* **LISTA DE ACTIVIDADES**
A - Responde a estas preguntas según el editorial sobre el caso Nóos:
(i) ¿Cuántos años duró la instrucción?
(ii) ¿Cuánto tiempo se extendió la vista oral?
(iii) ¿A qué condena fue sentenciado Iñaki Urdangarin?
B - Reproduce textualmente el fragmento del editorial sobre el caso Nóos que va de "Caso Nóos: sentencia" a "sensación de alivio.".

* **TEXTO DE ORIGEN**
----------

Caso Nóos: sentencia moderada

El caso Nóos toca a su fin porque en esta sentencia moderada y aparentemente bien argumentada (habrá que digerirla reposadamente) que se conoció ayer, las distintas piezas del puzzle encajan con propiedad. Hace diez años que comenzaron las investigaciones tras el estallido del escándalo original, la instrucción duró cinco años, seis meses se extendió la vista oral y ha habido que esperar ocho meses más para conocer la sentencia. Es lógico, pues, que esta produzca cierta sensación de alivio.

Las especulaciones técnicas y políticas sobre el alcance de la sentencia del caso Nóos en primera instancia se han cumplido en líneas generales. La infanta es absuelta y simplemente obligada a abonar una pequeña suma -la acusación de Manos Limpias ya se había diluido al desacreditarse la entidad- e Iñaki Urdangarin recibe una condena de seis años y tres meses, inferior a lo que habían previsto los especuladores e infinitamente alejada de la que pedía el fiscal; ninguna de las condenas que se aplican a los distintos delitos que se le imputan excede de tres años, por lo que podría permanecer en libertad hasta que la sentencia sea firme, tras los sucesivos recursos. Las juezas del tribunal balear han sabido hurtarse a la desmesura que ha rodeado todo el proceso y han dictado un reproche penal que parece suficiente para unos delitos en los que se han maridado la ambición primaria del duque y el papanatismo cortesano de un puñado de políticos sin personalidad. En todo caso, 19 años para un delincuente económico es un despropósito del sistema.

----------

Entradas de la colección

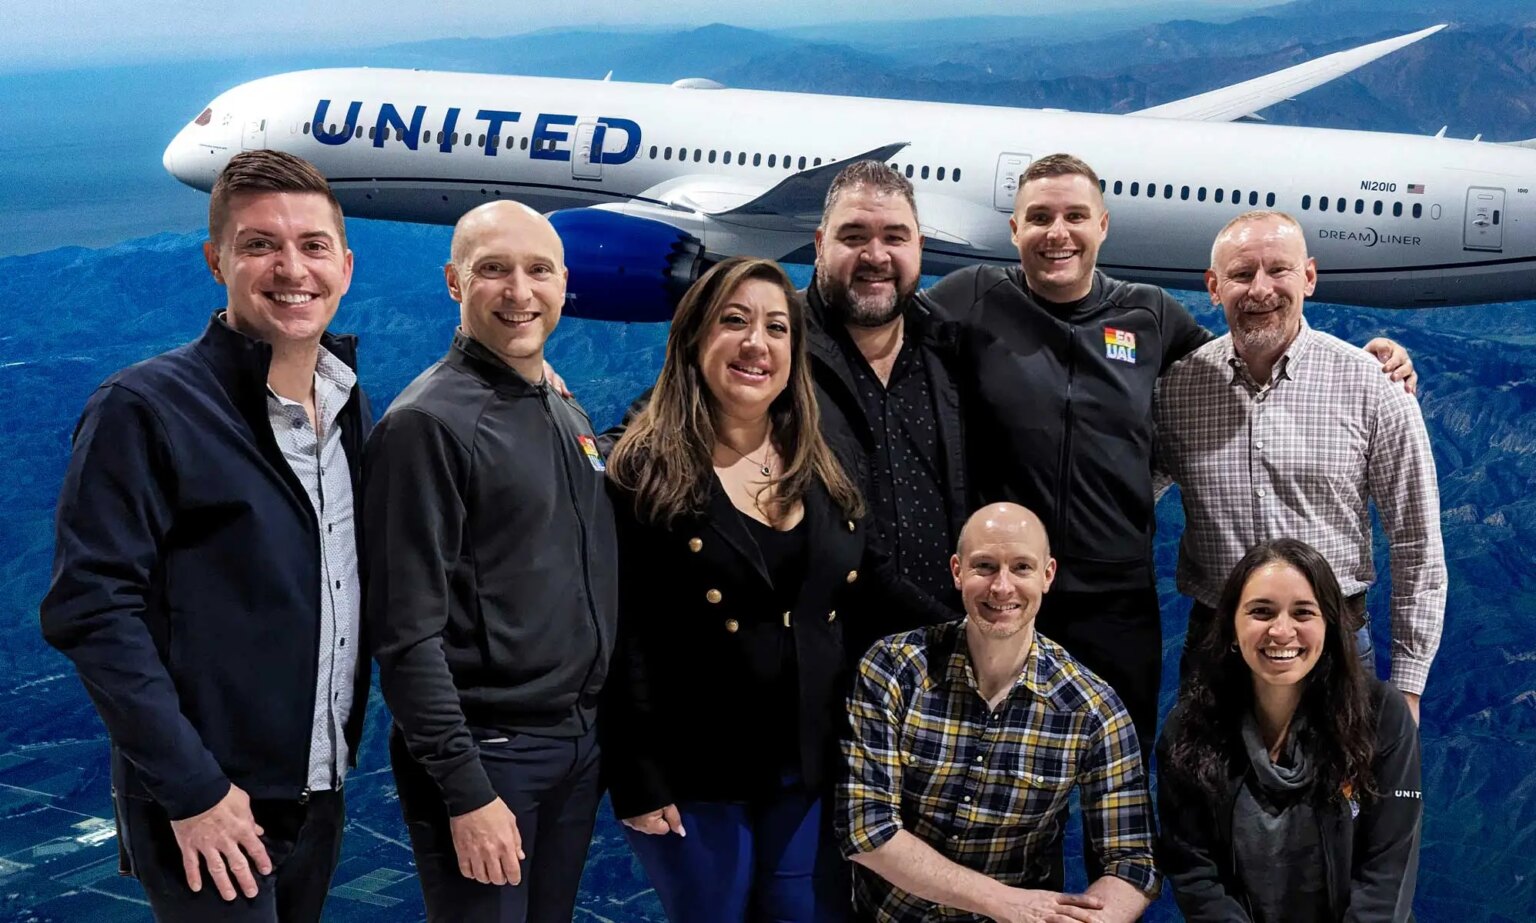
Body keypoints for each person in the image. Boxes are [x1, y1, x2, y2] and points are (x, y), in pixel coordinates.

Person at [920, 153, 1414, 756]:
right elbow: (882, 334)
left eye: (1075, 215)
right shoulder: (972, 296)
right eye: (1039, 217)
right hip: (1004, 590)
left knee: (1123, 770)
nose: (1058, 232)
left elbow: (1253, 357)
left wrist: (1367, 364)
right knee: (989, 770)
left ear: (1103, 225)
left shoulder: (1149, 313)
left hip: (1117, 601)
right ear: (1013, 229)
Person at [40, 149, 370, 921]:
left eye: (312, 245)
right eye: (260, 245)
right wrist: (194, 792)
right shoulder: (143, 407)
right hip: (208, 806)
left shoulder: (347, 401)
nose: (292, 268)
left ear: (346, 266)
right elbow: (91, 611)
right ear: (215, 261)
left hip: (317, 790)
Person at [363, 200, 616, 923]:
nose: (519, 291)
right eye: (493, 270)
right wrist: (466, 789)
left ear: (565, 281)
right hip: (490, 756)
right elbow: (405, 634)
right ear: (453, 282)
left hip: (575, 746)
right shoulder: (427, 425)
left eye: (539, 270)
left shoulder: (556, 404)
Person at [602, 257, 871, 923]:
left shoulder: (819, 461)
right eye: (735, 321)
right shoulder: (642, 468)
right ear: (693, 338)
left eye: (777, 328)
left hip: (805, 767)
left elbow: (854, 600)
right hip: (692, 774)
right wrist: (638, 778)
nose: (758, 343)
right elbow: (622, 633)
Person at [1155, 211, 1445, 722]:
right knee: (1203, 798)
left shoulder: (1374, 387)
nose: (1260, 289)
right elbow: (1120, 494)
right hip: (1216, 650)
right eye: (1242, 274)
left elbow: (1417, 544)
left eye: (1279, 271)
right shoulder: (1178, 389)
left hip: (1335, 646)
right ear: (1214, 287)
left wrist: (1409, 688)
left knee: (1344, 800)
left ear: (1309, 277)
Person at [838, 502, 1160, 923]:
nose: (1002, 587)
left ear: (1048, 575)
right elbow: (867, 829)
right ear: (957, 572)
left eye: (1022, 567)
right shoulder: (894, 667)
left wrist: (1085, 919)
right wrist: (1007, 902)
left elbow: (1133, 862)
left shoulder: (1092, 707)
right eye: (985, 566)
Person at [1157, 538, 1422, 921]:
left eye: (1303, 613)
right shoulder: (1188, 730)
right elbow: (1197, 875)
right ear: (1231, 626)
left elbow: (1387, 873)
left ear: (1330, 625)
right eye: (1261, 612)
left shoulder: (1382, 715)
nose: (1282, 631)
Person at [808, 161, 968, 630]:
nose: (875, 256)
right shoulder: (773, 348)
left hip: (944, 655)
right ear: (820, 246)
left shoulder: (957, 351)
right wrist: (580, 444)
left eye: (895, 238)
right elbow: (664, 421)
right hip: (820, 657)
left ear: (919, 247)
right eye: (854, 236)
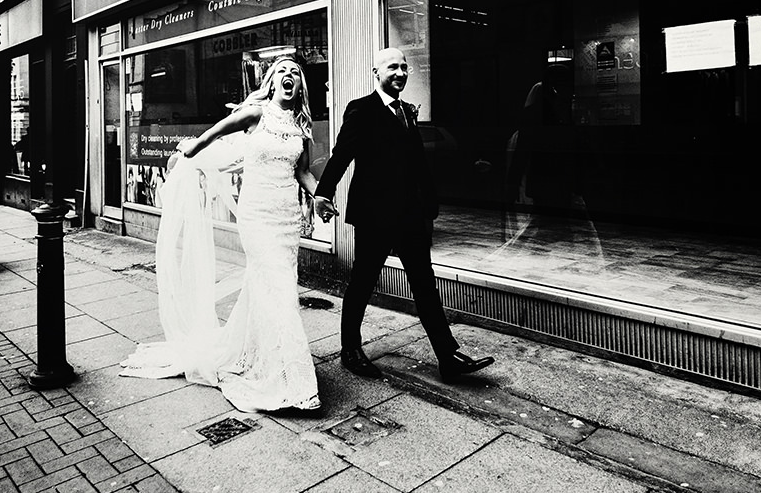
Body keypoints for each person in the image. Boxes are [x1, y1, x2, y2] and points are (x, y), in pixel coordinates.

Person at [120, 57, 321, 414]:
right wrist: (193, 148)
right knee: (280, 292)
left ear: (300, 86)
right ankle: (295, 381)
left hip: (286, 217)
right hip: (257, 214)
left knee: (273, 287)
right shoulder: (257, 114)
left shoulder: (301, 127)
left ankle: (254, 354)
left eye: (295, 73)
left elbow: (302, 172)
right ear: (272, 82)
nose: (289, 77)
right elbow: (220, 128)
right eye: (283, 72)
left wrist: (319, 197)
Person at [314, 47, 495, 383]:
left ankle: (447, 356)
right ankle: (350, 349)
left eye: (404, 67)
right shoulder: (362, 110)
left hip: (411, 216)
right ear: (376, 72)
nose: (400, 72)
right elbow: (341, 155)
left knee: (425, 284)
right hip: (374, 216)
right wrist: (323, 192)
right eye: (392, 67)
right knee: (363, 282)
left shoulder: (407, 111)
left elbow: (418, 165)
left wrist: (430, 204)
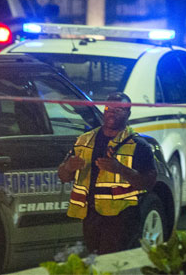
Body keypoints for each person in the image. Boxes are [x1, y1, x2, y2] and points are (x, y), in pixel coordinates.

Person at [58, 92, 157, 255]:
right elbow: (62, 176)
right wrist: (68, 167)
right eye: (108, 108)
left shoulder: (139, 145)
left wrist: (120, 169)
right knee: (95, 261)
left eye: (118, 109)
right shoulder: (84, 140)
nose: (111, 112)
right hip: (90, 216)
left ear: (128, 114)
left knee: (112, 263)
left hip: (122, 218)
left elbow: (149, 182)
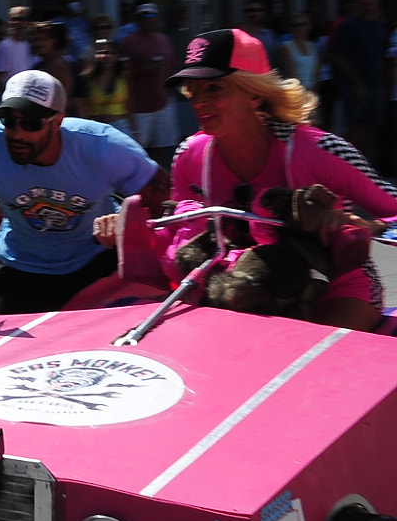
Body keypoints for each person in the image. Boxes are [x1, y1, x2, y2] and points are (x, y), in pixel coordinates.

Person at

----------

* **RESULTADOS POR TAREA**
A -
(i) Cinco años.
(ii) Seis meses.
(iii) Seis años y tres meses.

B -
Caso Nóos: sentencia moderada

El caso Nóos toca a su fin porque en esta sentencia moderada y aparentemente bien argumentada (habrá que digerirla reposadamente) que se conoció ayer, las distintas piezas del puzzle encajan con propiedad. Hace diez años que comenzaron las investigaciones tras el estallido del escándalo original, la instrucción duró cinco años, seis meses se extendió la vista oral y ha habido que esperar ocho meses más para conocer la sentencia. Es lógico, pues, que esta produzca cierta sensación de alivio.